What effect have the Alaska anti-prostitution laws had?

Several of my friends have been arrested in these anti-prostitution sting operations by naked FBI agents posing as customers in hotels all under the guise of supposedly rescuing trafficked victims. Any such victims cannot be satisfied that many innocent women are having our lives ruined on their behalf. Too, how traumatizing would it be for a real victim to end up being arrested for prostitution by a naked FBI man? Or a minor for that matter?

Recently at the Rural Providers Conference we were told that almost all prostitutes are victims, some of us just don’t know it yet. The attorney general and local papers have made similar statements. What do you think?

I think these service providers have an economic investment in promoting those of us who work in the sex industry as disqualified to speak for ourselves. To rename us as victims, or to rename us at all, is clearly the act of the bosses, the masters. These self-appointed moralist interpreters of our class always use those terms to debase us of our humanity and our civil and labor rights. This infantilizing of us is used to justify their profiting off the criminalization of our labor. The naked FBI guys are getting paid. The person who installed the hidden video camera filming the anti-prostitution sting operations is getting paid. The nonprofit workers who takes the opportunity to violate our right to remain silent while we’re in handcuffs after we’ve been arrested are getting paid. They all clock the money off our head count as we magically turn from defendants in criminal investigations into victims trafficked into their arms. That’s how they all get paid.

The other part of our reality is that they’re not there for us when we are victims of rape, robbery, theft, coercion, extortion, kidnapping, assault, and battery. The movie The Frozen Ground depicts the real life scenario of the Anchorage Police Department too inept to get a serial killer off the streets. If people are really concerned about us, which they really aren’t, then they’d be making sure we have equal protection under the law, instead of charging us with trafficking ourselves. These anti-trafficking laws are the way religious zealots get to punish people for not having sex like them, plus they get to act like they’re doing something of value on the taxpayers’ dime. While domestic violence, public education, and foster programs have had their budgets slashed, federal money for the anti-trafficking “raising awareness” campaigns have simultaneously inflated disproportionately. We call these misguided efforts raising stigma and lies against us because that’s what they’re really doing. Like the serial killers and the rapists, they want us to shut up and make sure no one believe us.

# [Extracted records]
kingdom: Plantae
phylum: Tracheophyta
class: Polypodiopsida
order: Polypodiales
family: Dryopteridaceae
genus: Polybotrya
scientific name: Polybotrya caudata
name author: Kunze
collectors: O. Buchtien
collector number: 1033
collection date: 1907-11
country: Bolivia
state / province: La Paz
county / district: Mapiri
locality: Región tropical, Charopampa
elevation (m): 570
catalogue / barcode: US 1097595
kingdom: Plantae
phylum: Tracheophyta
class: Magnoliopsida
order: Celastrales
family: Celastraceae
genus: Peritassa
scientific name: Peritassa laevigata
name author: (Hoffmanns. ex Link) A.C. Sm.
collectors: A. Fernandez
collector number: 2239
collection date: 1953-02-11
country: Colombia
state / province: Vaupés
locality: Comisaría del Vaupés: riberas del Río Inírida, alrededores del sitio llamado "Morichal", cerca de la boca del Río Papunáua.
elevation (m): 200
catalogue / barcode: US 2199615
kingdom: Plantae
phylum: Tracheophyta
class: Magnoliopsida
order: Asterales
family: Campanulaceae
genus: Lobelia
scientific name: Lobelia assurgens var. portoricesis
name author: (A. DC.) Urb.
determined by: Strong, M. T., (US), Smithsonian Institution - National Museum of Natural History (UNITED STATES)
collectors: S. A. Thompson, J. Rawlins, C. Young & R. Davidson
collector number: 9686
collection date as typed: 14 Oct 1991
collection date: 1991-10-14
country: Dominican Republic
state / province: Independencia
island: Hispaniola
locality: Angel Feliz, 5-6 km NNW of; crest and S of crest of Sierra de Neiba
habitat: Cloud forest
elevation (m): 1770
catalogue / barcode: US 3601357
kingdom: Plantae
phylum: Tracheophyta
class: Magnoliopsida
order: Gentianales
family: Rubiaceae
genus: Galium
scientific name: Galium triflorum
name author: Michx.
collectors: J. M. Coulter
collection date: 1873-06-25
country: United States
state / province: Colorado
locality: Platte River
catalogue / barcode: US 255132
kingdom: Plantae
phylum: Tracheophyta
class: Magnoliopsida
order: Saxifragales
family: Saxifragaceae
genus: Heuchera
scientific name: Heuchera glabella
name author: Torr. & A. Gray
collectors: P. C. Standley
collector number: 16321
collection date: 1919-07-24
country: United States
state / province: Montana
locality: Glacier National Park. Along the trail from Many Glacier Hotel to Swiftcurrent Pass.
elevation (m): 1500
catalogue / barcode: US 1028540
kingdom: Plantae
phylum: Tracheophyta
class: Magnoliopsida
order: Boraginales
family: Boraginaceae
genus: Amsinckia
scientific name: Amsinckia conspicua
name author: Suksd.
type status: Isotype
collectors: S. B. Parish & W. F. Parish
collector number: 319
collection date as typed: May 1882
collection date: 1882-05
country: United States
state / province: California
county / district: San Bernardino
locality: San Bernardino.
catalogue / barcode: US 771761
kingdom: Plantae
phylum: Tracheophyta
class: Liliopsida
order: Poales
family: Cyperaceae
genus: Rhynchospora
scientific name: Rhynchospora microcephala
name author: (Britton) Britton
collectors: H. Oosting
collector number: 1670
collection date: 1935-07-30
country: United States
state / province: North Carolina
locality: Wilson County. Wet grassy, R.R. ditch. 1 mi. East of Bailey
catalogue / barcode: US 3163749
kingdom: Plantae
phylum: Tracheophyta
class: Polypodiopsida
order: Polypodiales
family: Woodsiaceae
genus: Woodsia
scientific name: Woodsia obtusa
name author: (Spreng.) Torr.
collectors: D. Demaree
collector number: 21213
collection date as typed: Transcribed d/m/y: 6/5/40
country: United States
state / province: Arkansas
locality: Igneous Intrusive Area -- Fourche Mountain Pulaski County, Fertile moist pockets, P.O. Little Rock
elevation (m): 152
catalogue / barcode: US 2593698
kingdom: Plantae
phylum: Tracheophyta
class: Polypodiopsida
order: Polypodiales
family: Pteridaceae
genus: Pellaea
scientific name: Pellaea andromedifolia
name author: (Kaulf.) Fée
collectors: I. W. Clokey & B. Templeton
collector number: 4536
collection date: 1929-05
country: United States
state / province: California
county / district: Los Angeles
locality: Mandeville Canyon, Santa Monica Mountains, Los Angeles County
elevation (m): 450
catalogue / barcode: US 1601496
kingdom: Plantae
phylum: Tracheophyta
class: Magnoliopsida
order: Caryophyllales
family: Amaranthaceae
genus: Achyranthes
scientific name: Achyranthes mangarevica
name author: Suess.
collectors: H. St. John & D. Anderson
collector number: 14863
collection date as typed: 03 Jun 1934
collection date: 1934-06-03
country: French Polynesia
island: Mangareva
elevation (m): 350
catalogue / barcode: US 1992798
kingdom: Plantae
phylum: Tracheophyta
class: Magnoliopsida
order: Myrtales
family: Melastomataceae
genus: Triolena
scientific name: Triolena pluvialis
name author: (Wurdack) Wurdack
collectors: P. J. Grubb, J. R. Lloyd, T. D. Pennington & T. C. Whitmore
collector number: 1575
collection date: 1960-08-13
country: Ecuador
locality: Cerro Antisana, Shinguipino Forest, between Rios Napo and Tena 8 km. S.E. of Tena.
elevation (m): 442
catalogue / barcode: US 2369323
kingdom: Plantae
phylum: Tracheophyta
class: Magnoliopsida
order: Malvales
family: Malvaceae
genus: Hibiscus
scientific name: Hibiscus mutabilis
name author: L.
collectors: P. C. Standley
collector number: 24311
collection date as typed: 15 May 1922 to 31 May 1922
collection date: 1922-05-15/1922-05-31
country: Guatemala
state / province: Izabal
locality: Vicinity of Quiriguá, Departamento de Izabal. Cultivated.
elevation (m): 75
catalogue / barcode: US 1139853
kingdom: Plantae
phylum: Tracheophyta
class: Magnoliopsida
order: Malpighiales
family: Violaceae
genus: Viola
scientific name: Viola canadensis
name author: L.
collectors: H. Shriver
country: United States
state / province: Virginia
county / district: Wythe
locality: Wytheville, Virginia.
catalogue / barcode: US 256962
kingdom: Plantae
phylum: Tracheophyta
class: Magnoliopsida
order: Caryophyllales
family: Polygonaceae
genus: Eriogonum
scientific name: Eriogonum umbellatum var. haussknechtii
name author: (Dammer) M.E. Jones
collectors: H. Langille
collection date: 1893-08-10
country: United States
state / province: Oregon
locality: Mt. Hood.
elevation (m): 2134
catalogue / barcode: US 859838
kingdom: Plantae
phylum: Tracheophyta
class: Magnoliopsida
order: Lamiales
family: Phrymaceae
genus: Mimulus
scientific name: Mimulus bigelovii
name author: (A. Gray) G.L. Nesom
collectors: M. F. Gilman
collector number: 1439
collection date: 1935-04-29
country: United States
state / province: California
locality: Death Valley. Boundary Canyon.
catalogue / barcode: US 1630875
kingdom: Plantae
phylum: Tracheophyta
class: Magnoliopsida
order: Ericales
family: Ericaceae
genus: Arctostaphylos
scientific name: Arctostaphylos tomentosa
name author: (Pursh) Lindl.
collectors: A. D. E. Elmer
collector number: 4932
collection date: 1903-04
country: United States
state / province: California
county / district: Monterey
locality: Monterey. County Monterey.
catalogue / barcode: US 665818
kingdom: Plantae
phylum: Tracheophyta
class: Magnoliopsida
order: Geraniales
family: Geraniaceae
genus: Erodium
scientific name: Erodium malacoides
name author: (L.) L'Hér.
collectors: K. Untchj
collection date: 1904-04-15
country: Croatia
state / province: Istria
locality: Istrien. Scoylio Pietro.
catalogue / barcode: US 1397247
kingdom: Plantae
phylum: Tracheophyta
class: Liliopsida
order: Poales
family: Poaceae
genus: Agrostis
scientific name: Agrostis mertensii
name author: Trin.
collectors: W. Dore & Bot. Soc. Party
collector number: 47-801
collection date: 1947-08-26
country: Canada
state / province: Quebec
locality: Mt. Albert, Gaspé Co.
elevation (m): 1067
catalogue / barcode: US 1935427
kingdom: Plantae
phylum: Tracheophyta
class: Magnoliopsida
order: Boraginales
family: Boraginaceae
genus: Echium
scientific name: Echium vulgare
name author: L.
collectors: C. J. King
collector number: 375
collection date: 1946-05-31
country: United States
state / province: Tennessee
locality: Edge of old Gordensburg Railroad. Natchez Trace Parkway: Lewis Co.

# [Exercise task]
Carry on the interview about Alaska's anti-prostitution laws from its last paragraph. The records don't matter for this work.

# [Expected answer]
You mentioned that some of our state laws or the way they’re being enforced might be in violation of constitutionally protected rights. Can you explain more about that?

All state laws that criminalize prostitution violate our constitutional right to free speech, the right to negotiate for our labor and our own safe work conditions. Too, the laws that criminalize the participants in prostitution are used to bar equal protection under the law and that violates our constitutional rights. We must have the right to report crimes without the threat of being arrested or retaliated against especially by law enforcement regardless of the conditions and circumstances we work under.

Its progress that the re-authorization of the Trafficking Victim Protection Act, which is now under the Violence Against Women Act, includes a policy statement that minors ought not be arrested for prostitution. Criminalizing minors has major detrimental effects on our youth and on our society.

Certainly we must have our rights as private citizens recognized and protected. They must stop passing laws that allow us to be treated like we’re public property so that they can do whatever they want to us and allow the unscrupulous to do whatever they want to us. Finally, all workers and customers alike must have the ability to come forward to report when we’re victims of crime or if we’re witnesses of crime. Customers are in a good position to help. There have been reports of customers helping people escape bad situations by providing rides, money, and cell phones. They should be applauded, not threatened, with public ridicule and having their lives ruined with a prostitution arrest and forced to go through those shame-based sex-negative diversion programs under penalty of prosecution.

What have you learned from your work as a national sex worker activist that you think Alaskans should know?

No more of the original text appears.